DIRECTIONS: Pull every line containing "article" out of the material below.

GIVEN DATA:
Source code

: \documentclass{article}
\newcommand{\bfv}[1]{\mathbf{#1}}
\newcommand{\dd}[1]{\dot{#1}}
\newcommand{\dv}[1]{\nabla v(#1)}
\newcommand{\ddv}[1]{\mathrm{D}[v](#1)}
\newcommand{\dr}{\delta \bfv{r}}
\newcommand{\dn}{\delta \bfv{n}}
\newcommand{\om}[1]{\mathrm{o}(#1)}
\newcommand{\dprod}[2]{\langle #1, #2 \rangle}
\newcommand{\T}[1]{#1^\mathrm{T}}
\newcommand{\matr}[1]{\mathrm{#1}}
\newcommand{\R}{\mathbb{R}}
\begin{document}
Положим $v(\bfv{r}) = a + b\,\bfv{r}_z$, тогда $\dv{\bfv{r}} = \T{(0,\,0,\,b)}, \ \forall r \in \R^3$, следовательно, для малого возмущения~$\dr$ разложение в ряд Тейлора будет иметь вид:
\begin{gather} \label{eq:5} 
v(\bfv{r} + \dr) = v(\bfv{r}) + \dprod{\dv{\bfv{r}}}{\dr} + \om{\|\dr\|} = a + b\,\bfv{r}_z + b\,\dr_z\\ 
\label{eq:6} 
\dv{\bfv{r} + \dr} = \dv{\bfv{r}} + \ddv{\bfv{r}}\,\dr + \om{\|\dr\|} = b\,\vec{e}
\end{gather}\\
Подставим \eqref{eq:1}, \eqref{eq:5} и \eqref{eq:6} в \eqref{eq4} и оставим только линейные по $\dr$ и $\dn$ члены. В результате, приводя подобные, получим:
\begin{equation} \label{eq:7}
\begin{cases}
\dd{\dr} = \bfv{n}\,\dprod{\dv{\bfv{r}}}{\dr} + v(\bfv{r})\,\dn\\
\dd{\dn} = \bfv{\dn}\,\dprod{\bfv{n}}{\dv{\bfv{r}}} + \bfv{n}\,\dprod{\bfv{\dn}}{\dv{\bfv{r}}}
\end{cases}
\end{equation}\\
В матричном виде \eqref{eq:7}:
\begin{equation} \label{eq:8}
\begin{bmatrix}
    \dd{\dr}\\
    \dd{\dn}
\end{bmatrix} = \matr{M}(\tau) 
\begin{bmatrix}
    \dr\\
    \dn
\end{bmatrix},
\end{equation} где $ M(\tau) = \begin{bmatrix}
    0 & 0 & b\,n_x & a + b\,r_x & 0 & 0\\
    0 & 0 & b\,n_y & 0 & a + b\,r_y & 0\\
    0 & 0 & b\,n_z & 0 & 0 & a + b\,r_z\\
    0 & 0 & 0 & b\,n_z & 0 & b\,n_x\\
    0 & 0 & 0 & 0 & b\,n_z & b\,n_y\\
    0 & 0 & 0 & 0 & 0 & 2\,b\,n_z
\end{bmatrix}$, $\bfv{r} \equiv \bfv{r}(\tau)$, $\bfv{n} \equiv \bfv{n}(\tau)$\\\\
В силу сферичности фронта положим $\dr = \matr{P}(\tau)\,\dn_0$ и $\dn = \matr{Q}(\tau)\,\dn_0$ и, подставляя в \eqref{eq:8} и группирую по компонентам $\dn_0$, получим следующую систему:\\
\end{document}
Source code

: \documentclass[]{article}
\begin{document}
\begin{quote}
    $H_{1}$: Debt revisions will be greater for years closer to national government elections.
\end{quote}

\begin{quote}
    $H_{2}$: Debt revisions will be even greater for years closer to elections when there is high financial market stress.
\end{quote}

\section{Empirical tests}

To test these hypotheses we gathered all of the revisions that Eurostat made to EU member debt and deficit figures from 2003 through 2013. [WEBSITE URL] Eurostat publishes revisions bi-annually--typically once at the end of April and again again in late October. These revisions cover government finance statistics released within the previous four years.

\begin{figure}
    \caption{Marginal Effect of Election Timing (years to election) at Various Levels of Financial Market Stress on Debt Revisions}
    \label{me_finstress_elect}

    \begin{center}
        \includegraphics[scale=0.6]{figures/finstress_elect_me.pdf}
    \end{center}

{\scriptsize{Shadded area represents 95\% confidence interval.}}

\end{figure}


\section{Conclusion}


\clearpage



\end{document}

RESULT:
: \documentclass{article}
: \documentclass[]{article}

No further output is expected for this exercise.